The material's comparable quality to polystyrene, combined with its strong alignment with the ever growing pressure for stronger corporate sustainability, has helped Ecovative quickly gain a high profile at top tables. In addition to being invited to give a TED Talk, the company was voted 'Coolest Start-Up' at the World Economic Forum at Davos in 2011 and has since been invited back to the conference which mixes world leaders with top executives at the world's most powerful companies.
Taking polystyrene to task
From addressing leading brands at exclusive events, the company then sealed its highest profile deal when computer giant Dell announced that it would work with Ecovative to develop mushroom packaging to protect its computer servers while in transit. In addition, the company agreed a licensing deal with packaging specialists Sealed Air, which has reached agreements with a number of firms to use the process, including laboratory equipment manufacturer Stanhope Sets, which ships its products around the world, and solar powered consumer product manufacturer Spor, which opted for the material to fit with its environmental goals.
It was earlier this year though, that the company received its biggest endorsement in the packaging world, when Swedish retailer IKEA appeared to indicate that it was looking into replacing polystyrene with mycelium packaging. Speaking at a conference in London, Joanna Yarrow, IKEA’s head of sustainability in the UK, said: "We are looking for innovative alternatives to materials, such as replacing our polystyrene packaging with mycelium – fungi packaging."
With the company confirming that it is investigating the material, it appears that Ecovative's intention to displace what it calls an 'egregious offender' to the environment with one in harmony with nature, is moving closer to reality.
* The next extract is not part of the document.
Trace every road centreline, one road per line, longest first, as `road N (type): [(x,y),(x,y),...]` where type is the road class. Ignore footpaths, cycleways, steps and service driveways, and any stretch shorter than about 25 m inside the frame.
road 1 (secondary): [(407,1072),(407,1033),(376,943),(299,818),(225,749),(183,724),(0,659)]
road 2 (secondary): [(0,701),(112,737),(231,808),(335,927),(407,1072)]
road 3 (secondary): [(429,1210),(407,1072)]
However, such progress will also bring its biggest challenges. That polystyrene is the primary source of urban litter stands as a point of environmental concern, but it is also a strong indicator of just how embedded it is with the modern world. It has been the go to material for everything from CD cases to coffee cups for many decades and overtaking anything of such scale will not simply be a case of offering an environmental alternative.
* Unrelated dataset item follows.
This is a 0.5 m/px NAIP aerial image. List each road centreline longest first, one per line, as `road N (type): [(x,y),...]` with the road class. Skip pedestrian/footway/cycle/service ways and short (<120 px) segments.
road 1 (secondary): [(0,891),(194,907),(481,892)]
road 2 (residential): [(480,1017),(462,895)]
The process has been proven to work and produce a material that competes on material grounds. But to become a true and viable alternative, it must now prove that it can also compete on scale and price. A deal with IKEA, or a similarly high profile global player with a strong track record on sustainability, would give it that opportunity, and if it can succeed, may well put it in a position to launch a strong attack on polystyrene and prove a vital tool in the fight against climate change.